Corinna Byrne stresses the need for personal investments that reduce greenhouse gas emissions: “Switching from the use of peat for home heating to renewable technologies such as solar and geothermal power is recommended. The installation of small wind turbines to power one’s home will also help. When it comes to food, much of what we eat is produced under emissions-intense conditions. Growing your own and purchasing locally may contribute to reducing emissions.”

With regard to energy use, it may be better to keep things as simple as possible, even if that means losing some efficiency. David Korowicz writes “Don’t be seduced by the most efficient technology. It is far better to have something simple and locally repairable, even if inefficient, than something highly dependent upon globalised systems for upgrades, components and repairs.”

Dmitry Orlov thinks we should “consider what’s coming in the context of emergency preparedness — except that this emergency is not expected to end. Stockpile supplies and learn skills to maintain and repair your most important possessions and equipment for as long as possible after new products and replacement parts and supplies are no longer manufactured. Devise alternatives for heating, cooking and transportation that do not rely on fossil fuels. Find alternatives to inhabiting the landscape that do not rely on current built-up infrastructure and provide you with direct access to food (plants and animals).”

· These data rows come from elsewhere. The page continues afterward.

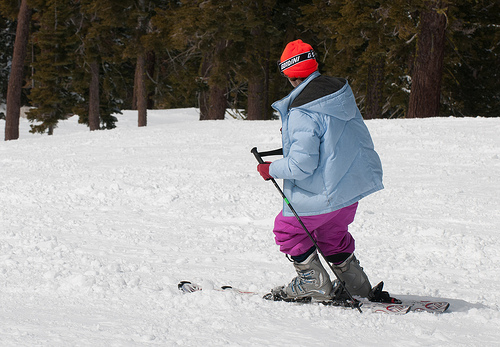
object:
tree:
[23, 0, 76, 135]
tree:
[70, 0, 136, 131]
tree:
[168, 0, 276, 121]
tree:
[322, 0, 500, 117]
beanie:
[277, 39, 318, 78]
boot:
[271, 245, 346, 302]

Avoiding a bunker mentality

A number of the contributors believe that there is a danger of over-emphasising the role that self-sufficiency should play. Graham Barnes is one of them. He writes that “despite a personal predilection for living in the moment, I would place ‘taking an interest in the future’ as #1 on a personal action level — above the other contender — reskilling/self-sufficiency — which I support and admire but can be part of a bunker mentality.”

Lucy McAndrew makes a moral argument for building community: “[…] we must, for the sake of all that is valuable in the human, resist the urge to shrink our moral circle. We must overcome the tendency that fear will imbue us with to fortify our own ‘castles’ at the expense of community.”

She goes on to suggest: “Instead, and against every fear-mongering product and media-call, we must create links within villages and towns and recognise that even those who think they are against us are actually for us, since they, too, are for survival.” Some readers might question whether being for survival means being for everyone’s survival, or for the survival of one’s own community, or even just one’s own self.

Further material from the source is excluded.